━━━━━ GIVEN DATA ━━━━━
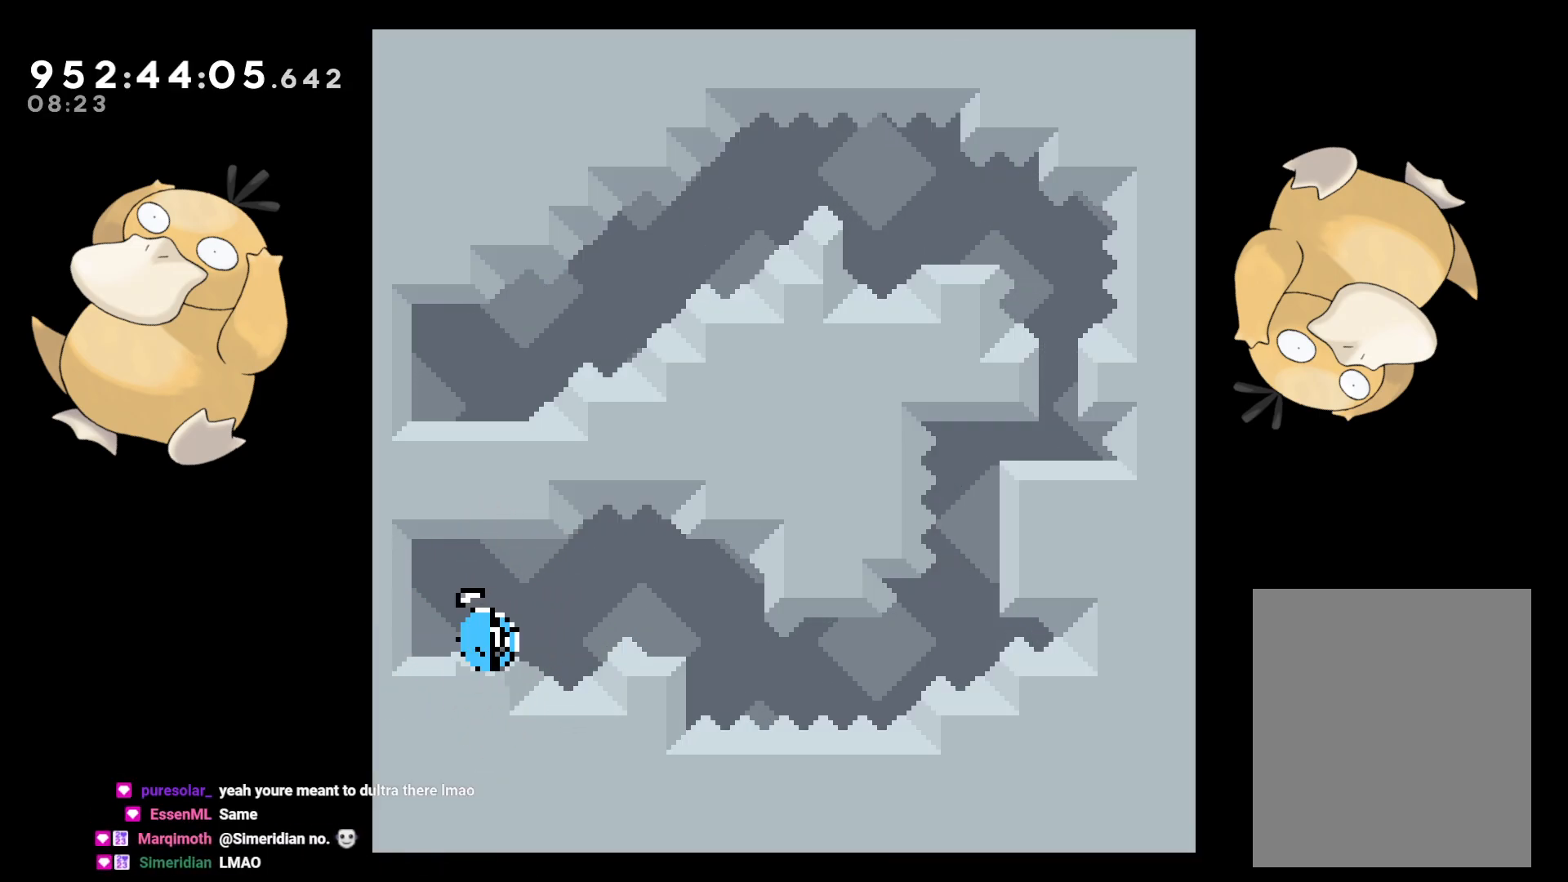
{"buttons": ["DPAD_RIGHT"], "left_stick": "center", "right_stick": "center"}
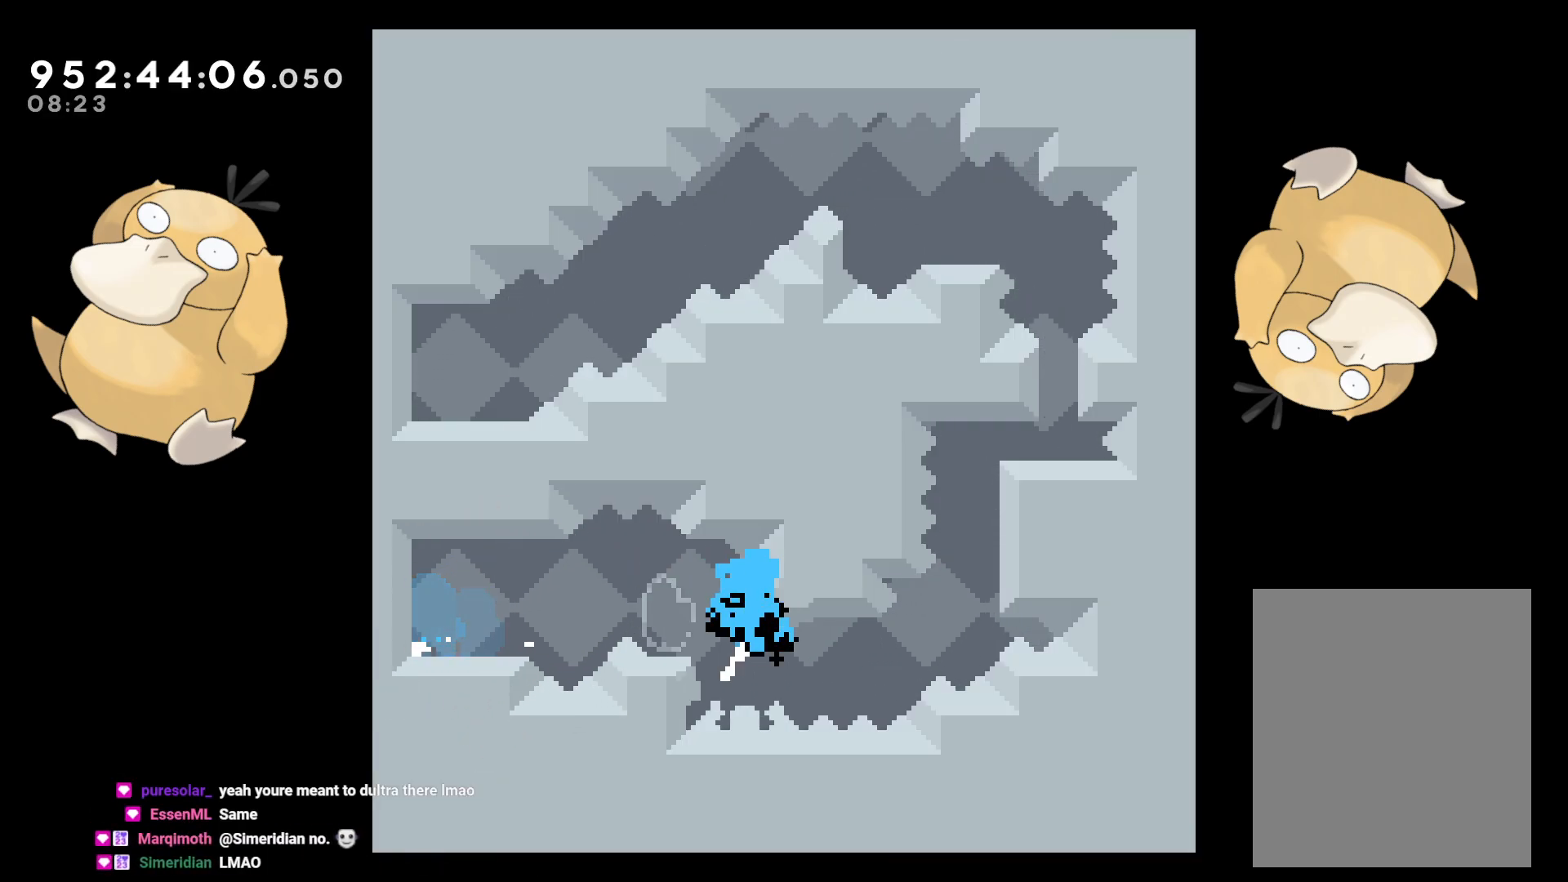
{"buttons": ["A"], "left_stick": "center", "right_stick": "center", "events": [[117, "L2", "down"], [150, "DPAD_UP", "down"], [233, "DPAD_UP", "up"], [300, "A", "down"], [317, "DPAD_RIGHT", "up"], [317, "L2", "up"], [383, "A", "up"], [467, "A", "down"]]}
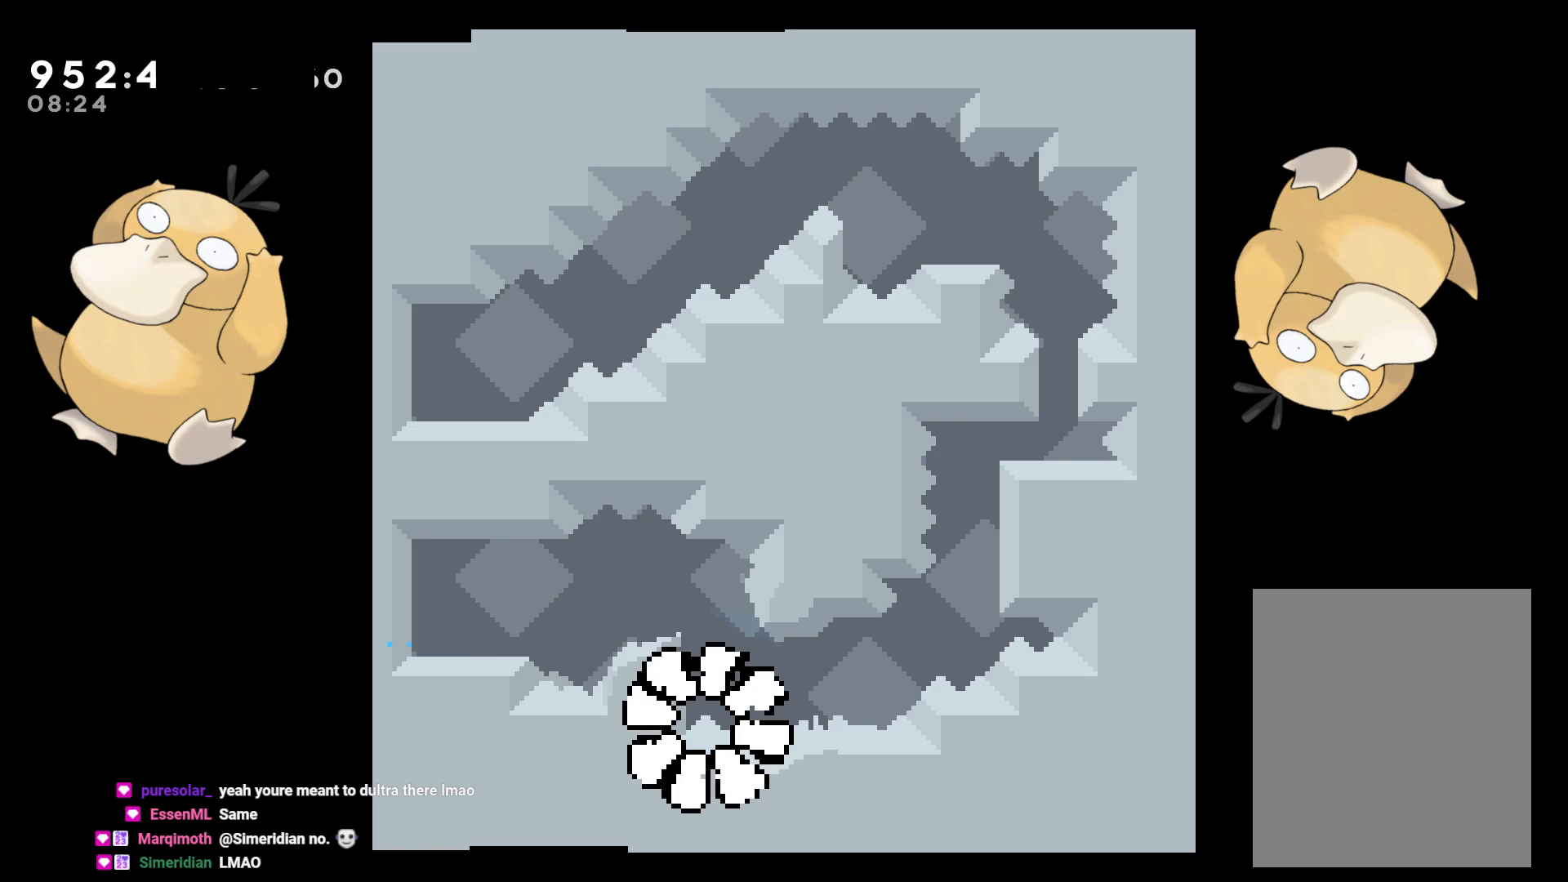
{"buttons": [], "left_stick": "center", "right_stick": "center", "events": [[67, "A", "up"]]}
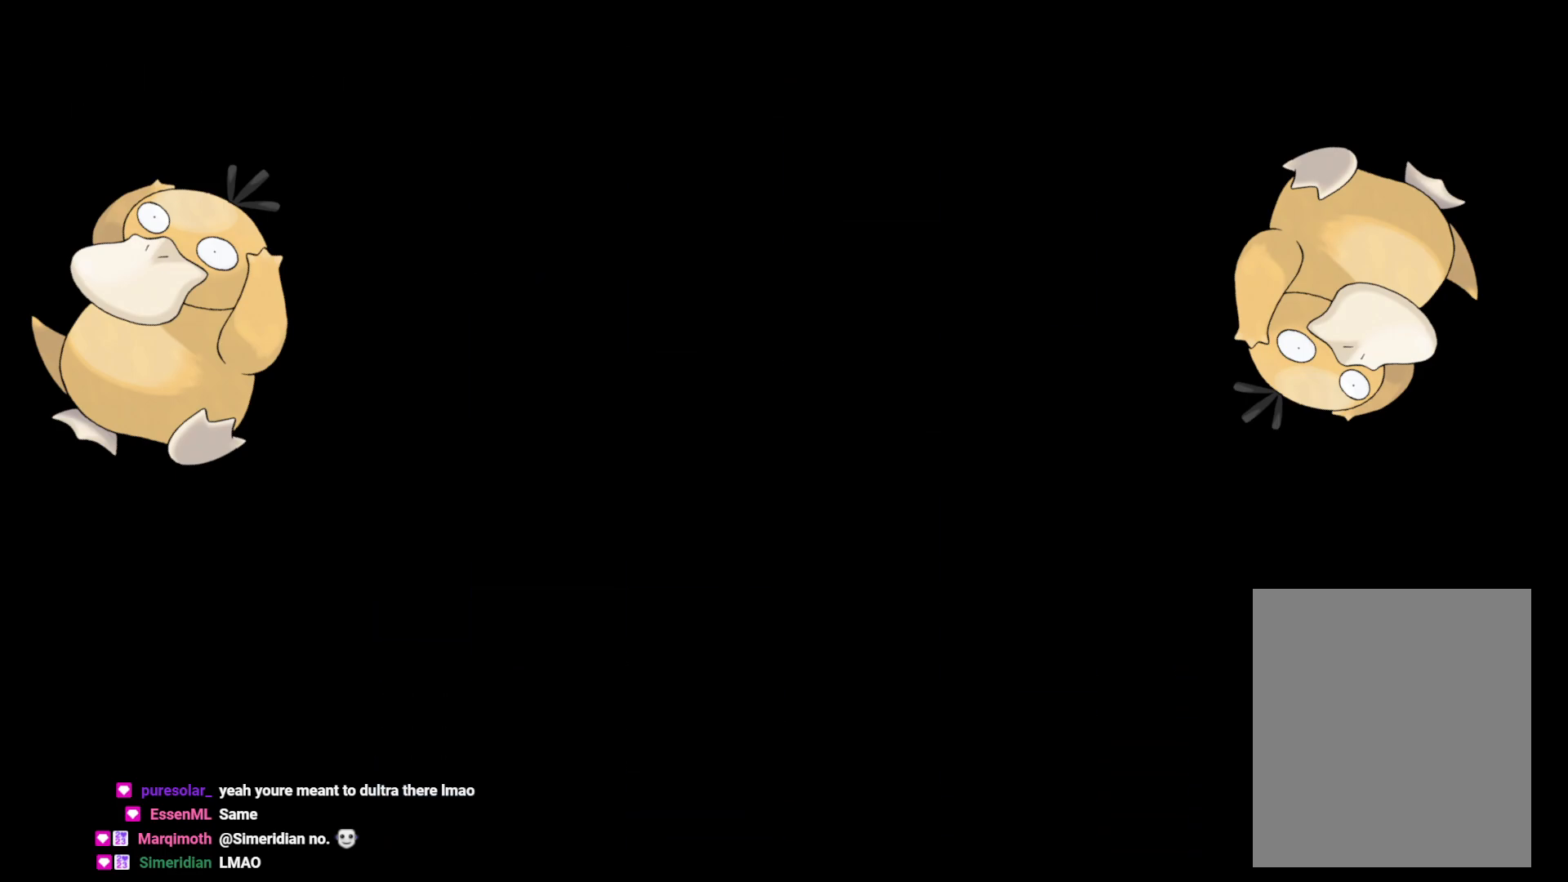
{"buttons": ["Y", "DPAD_DOWN", "DPAD_LEFT"], "left_stick": "center", "right_stick": "center", "events": [[483, "DPAD_DOWN", "down"], [483, "DPAD_LEFT", "down"], [483, "Y", "down"]]}
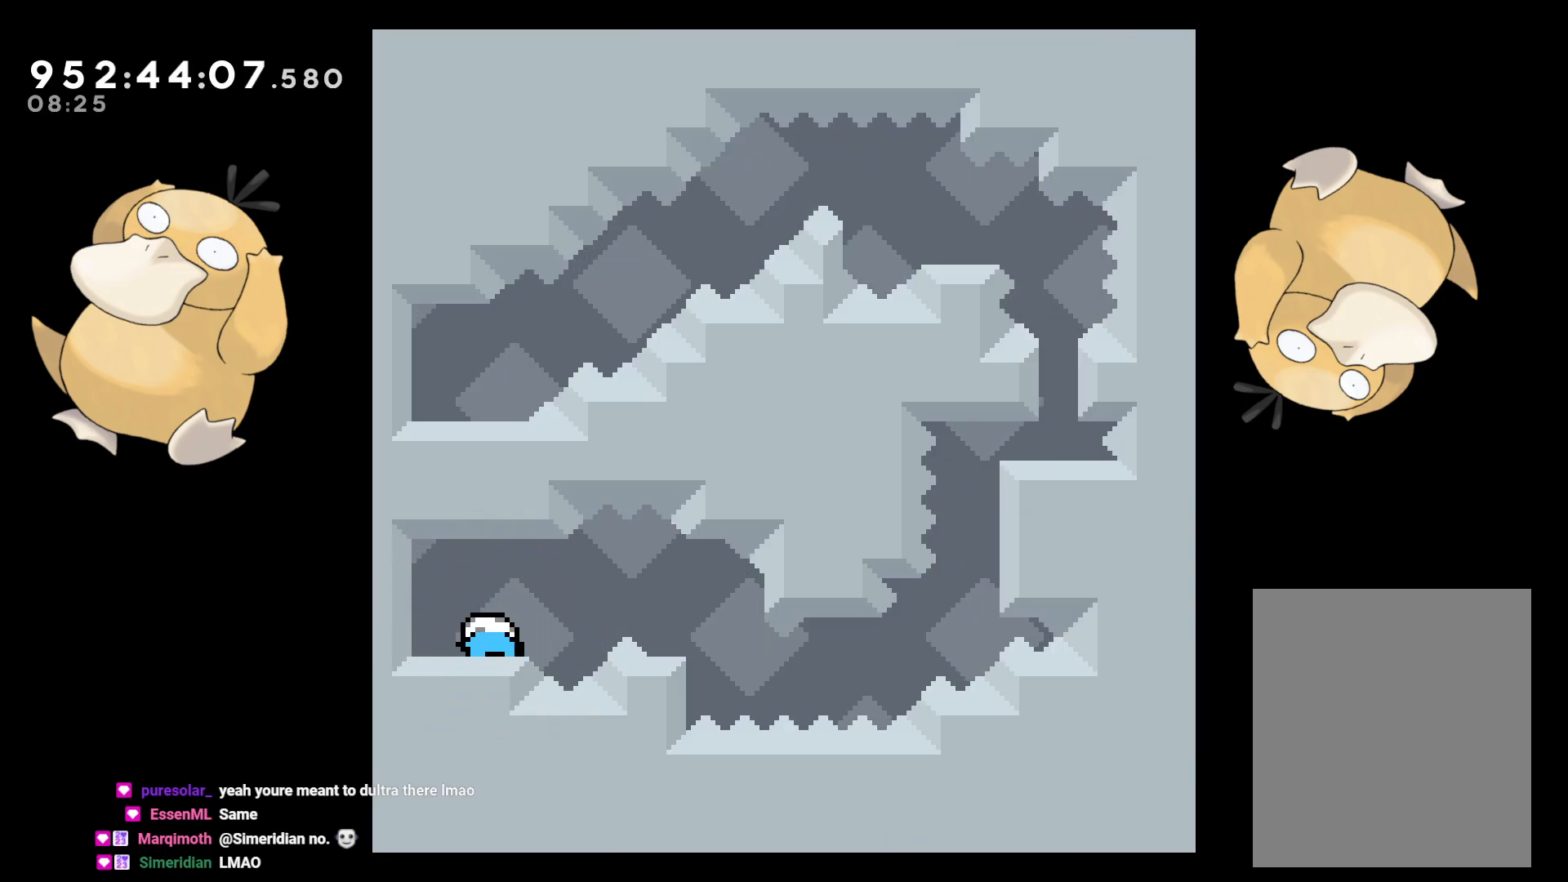
{"buttons": ["DPAD_RIGHT"], "left_stick": "center", "right_stick": "center", "events": [[100, "Y", "up"], [150, "DPAD_LEFT", "up"], [167, "B", "down"], [183, "DPAD_DOWN", "up"], [183, "DPAD_RIGHT", "down"], [233, "B", "up"]]}
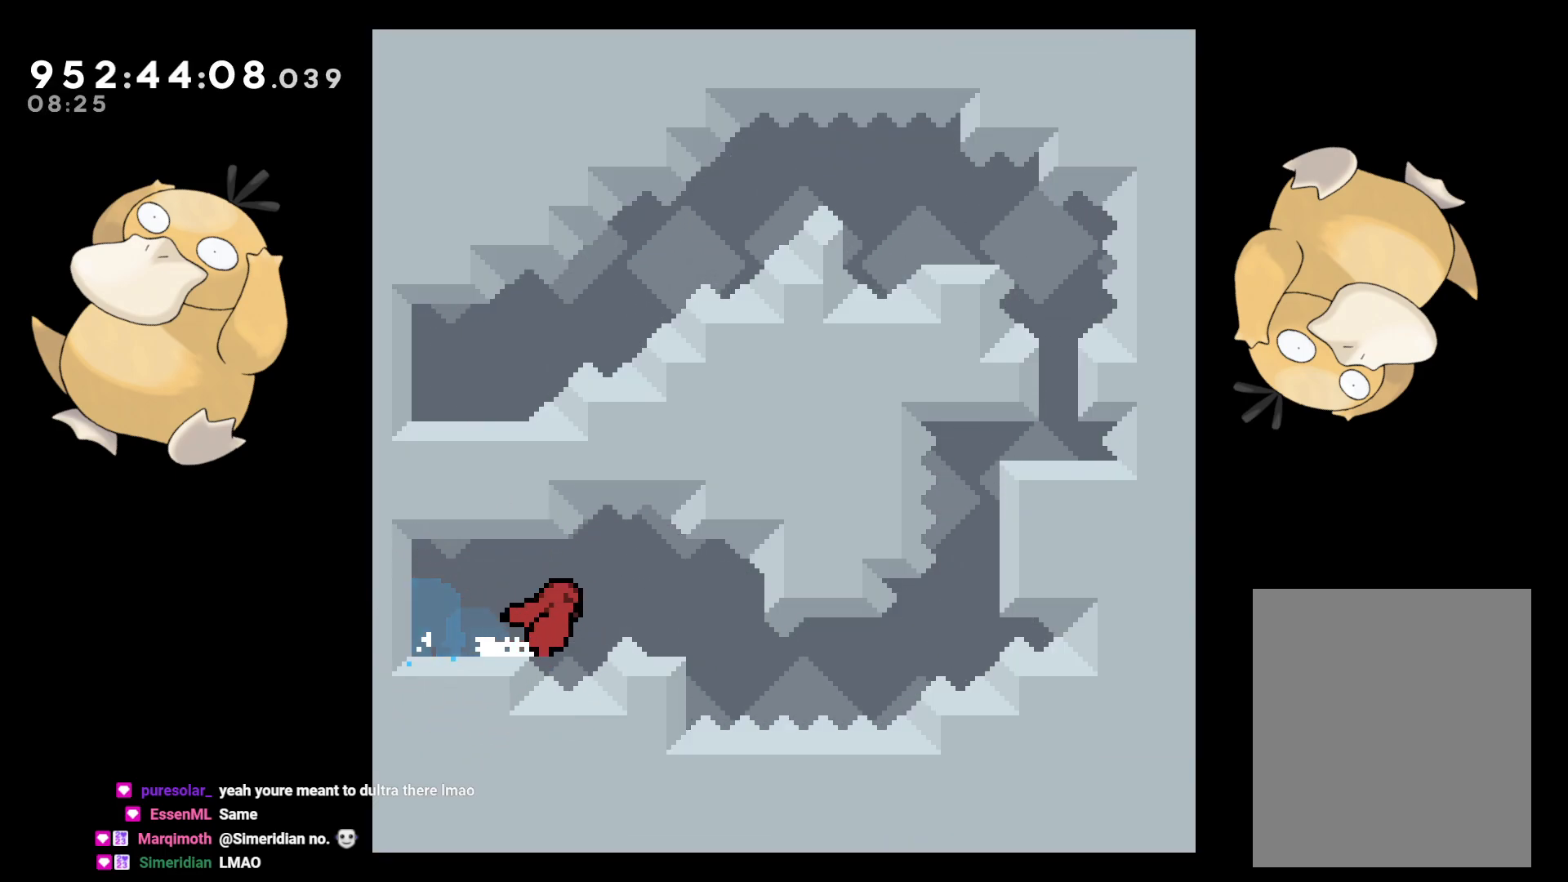
{"buttons": ["A"], "left_stick": "center", "right_stick": "center", "events": [[33, "R1", "down"], [50, "DPAD_UP", "down"], [100, "DPAD_UP", "up"], [133, "R1", "up"], [183, "DPAD_RIGHT", "up"], [267, "DPAD_LEFT", "down"], [300, "A", "down"], [433, "A", "up"], [450, "DPAD_LEFT", "up"], [483, "A", "down"]]}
━━━━━
PROBLEM STATEMENT: What is needed is the whole listing again, set down exactly, without its pictures.

SOLVED EXERCISE:
{"buttons": ["DPAD_RIGHT"], "left_stick": "center", "right_stick": "center"}
{"buttons": ["A"], "left_stick": "center", "right_stick": "center", "events": [[117, "L2", "down"], [150, "DPAD_UP", "down"], [233, "DPAD_UP", "up"], [300, "A", "down"], [317, "DPAD_RIGHT", "up"], [317, "L2", "up"], [383, "A", "up"], [467, "A", "down"]]}
{"buttons": [], "left_stick": "center", "right_stick": "center", "events": [[67, "A", "up"]]}
{"buttons": ["Y", "DPAD_DOWN", "DPAD_LEFT"], "left_stick": "center", "right_stick": "center", "events": [[483, "DPAD_DOWN", "down"], [483, "DPAD_LEFT", "down"], [483, "Y", "down"]]}
{"buttons": ["DPAD_RIGHT"], "left_stick": "center", "right_stick": "center", "events": [[100, "Y", "up"], [150, "DPAD_LEFT", "up"], [167, "B", "down"], [183, "DPAD_DOWN", "up"], [183, "DPAD_RIGHT", "down"], [233, "B", "up"]]}
{"buttons": ["A"], "left_stick": "center", "right_stick": "center", "events": [[33, "R1", "down"], [50, "DPAD_UP", "down"], [100, "DPAD_UP", "up"], [133, "R1", "up"], [183, "DPAD_RIGHT", "up"], [267, "DPAD_LEFT", "down"], [300, "A", "down"], [433, "A", "up"], [450, "DPAD_LEFT", "up"], [483, "A", "down"]]}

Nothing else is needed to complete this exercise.